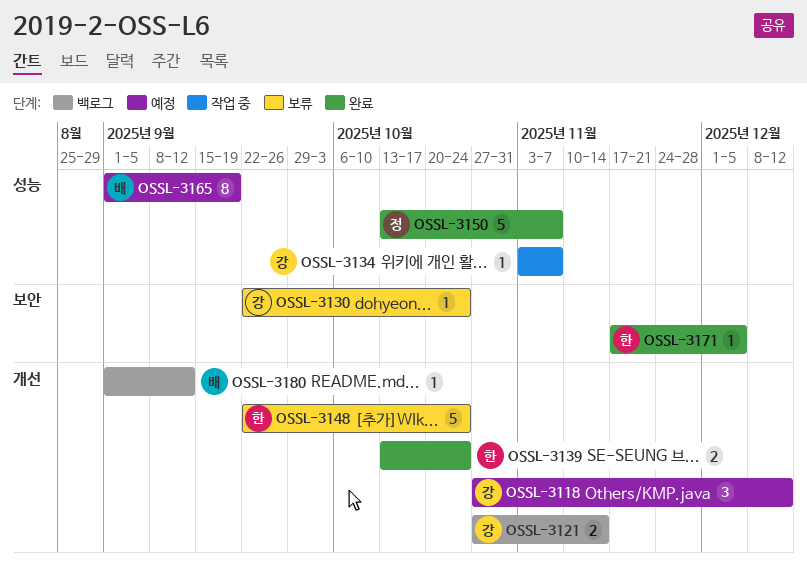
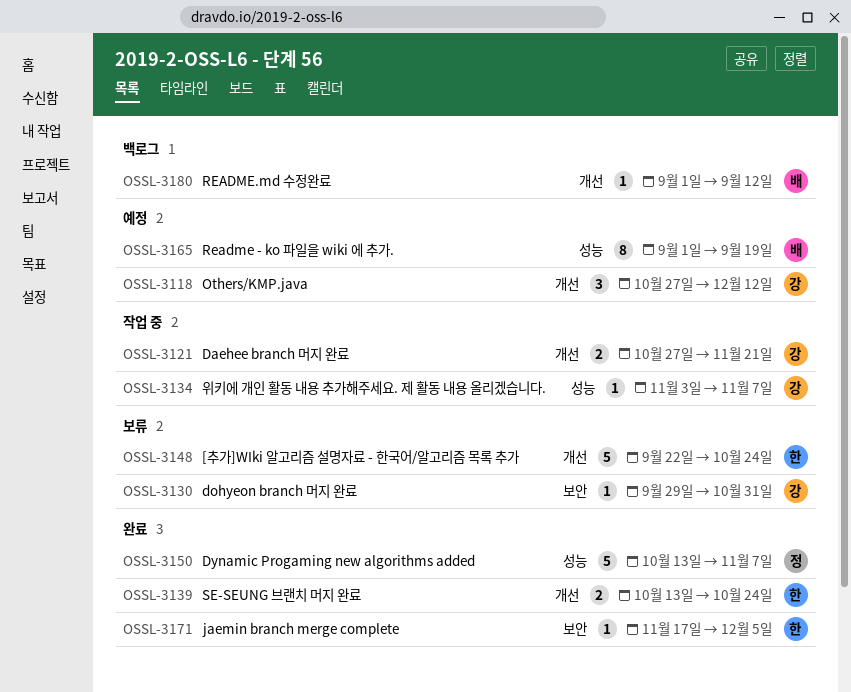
OSSL-3121, status: 백로그 -> 작업 중
OSSL-3121, due: Nov 14 -> Nov 21
OSSL-3130, start: Sep 22 -> Sep 29
OSSL-3130, due: Oct 24 -> Oct 31

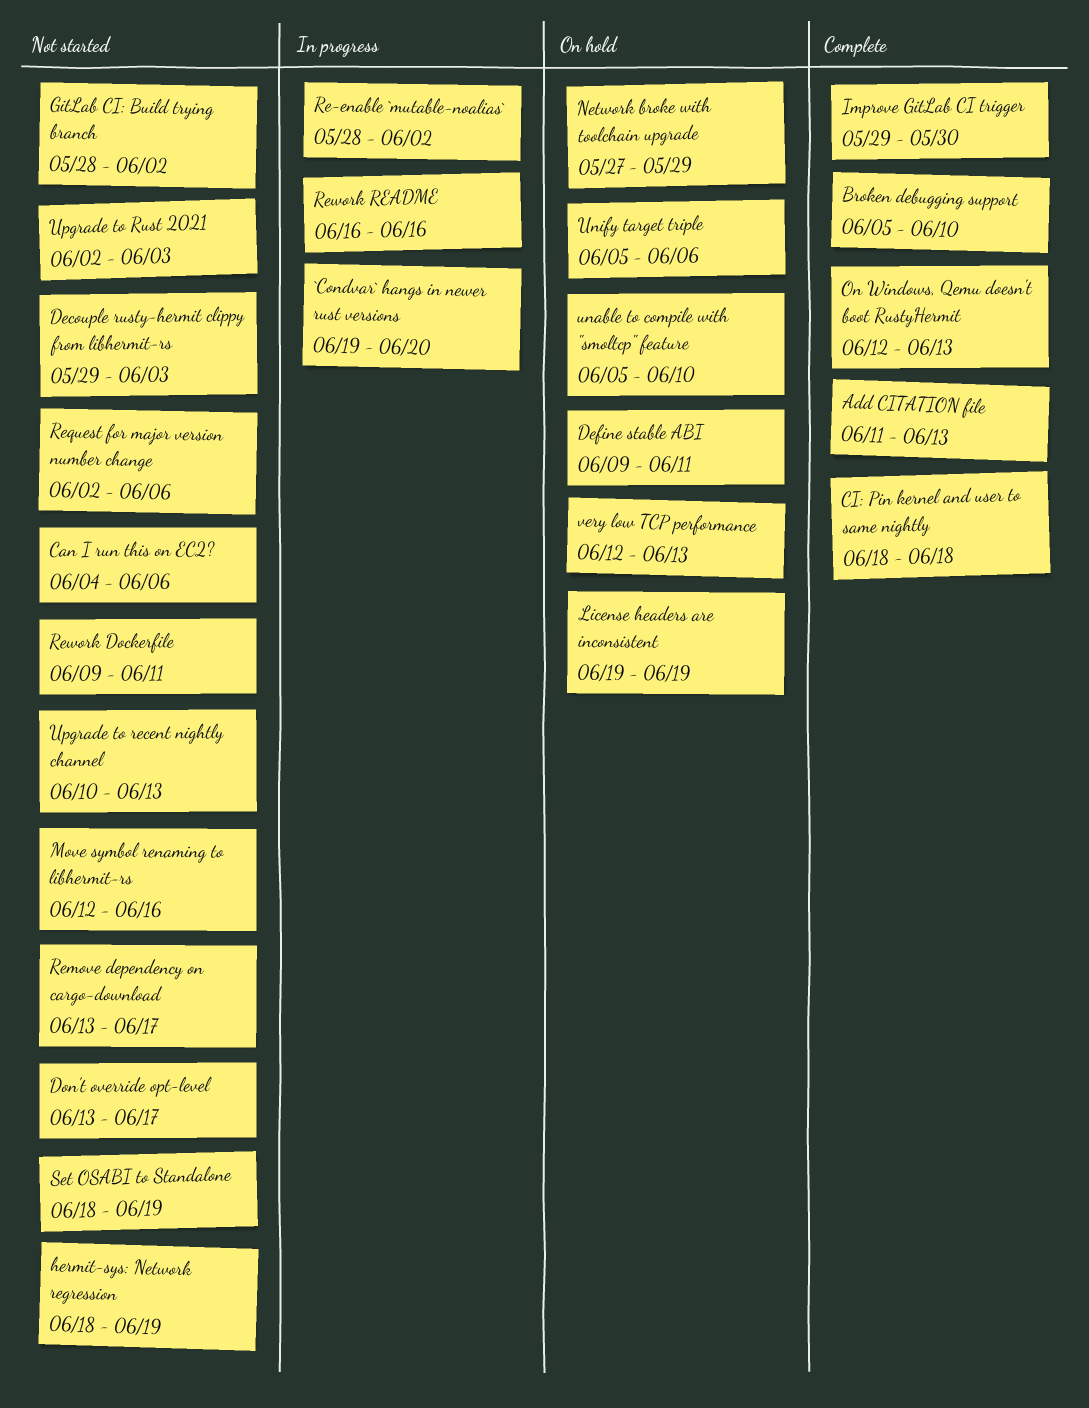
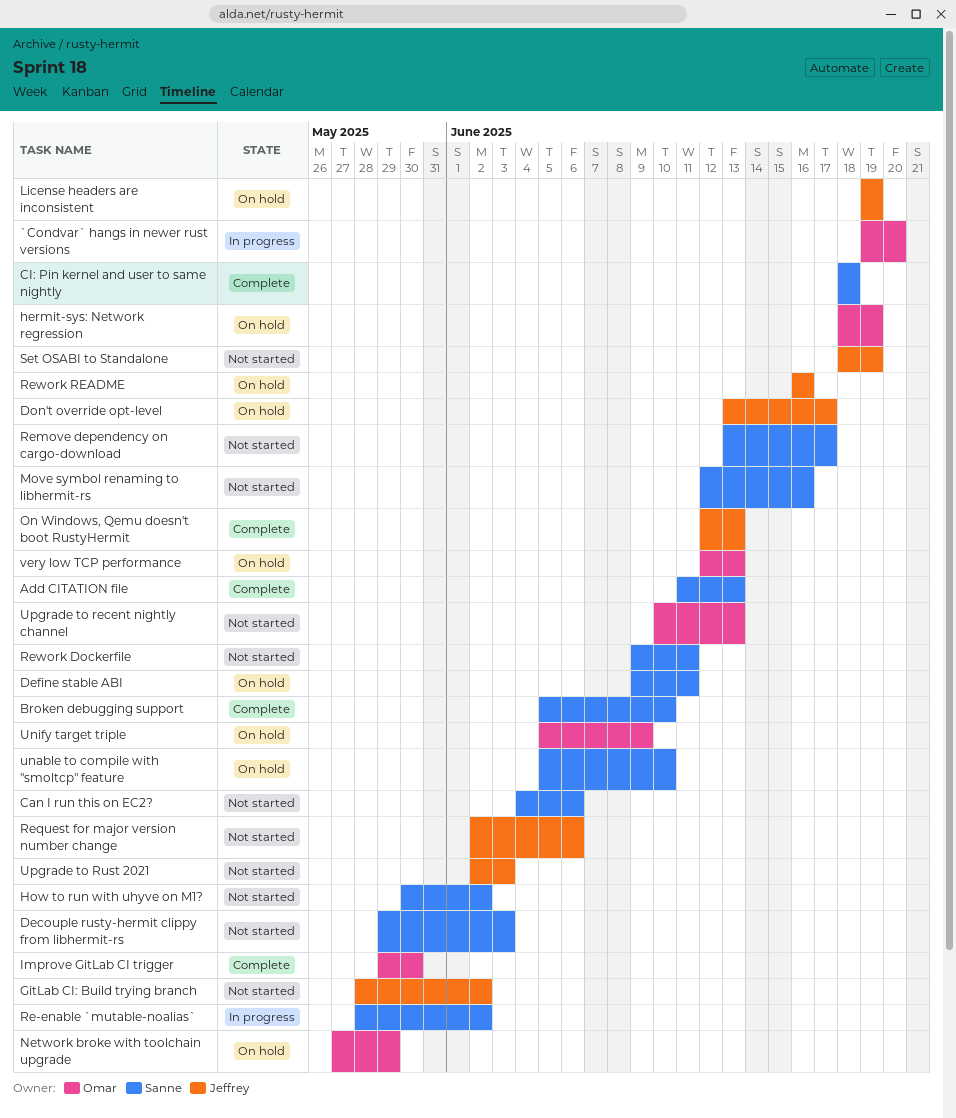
Don't override opt-level, status: Not started -> On hold
hermit-sys: Network regression, status: Not started -> On hold
How to run with uhyve on M1?: none -> present
Rework README, status: In progress -> On hold
Unify target triple, due: Jun 6 -> Jun 9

= = = = = = =

### THE PROBLEM
Return each line of the listing that holds the word "OSSL".

### SOLUTION TO THIS TASK
OSSL-3121, status: 백로그 -> 작업 중
OSSL-3121, due: Nov 14 -> Nov 21
OSSL-3130, start: Sep 22 -> Sep 29
OSSL-3130, due: Oct 24 -> Oct 31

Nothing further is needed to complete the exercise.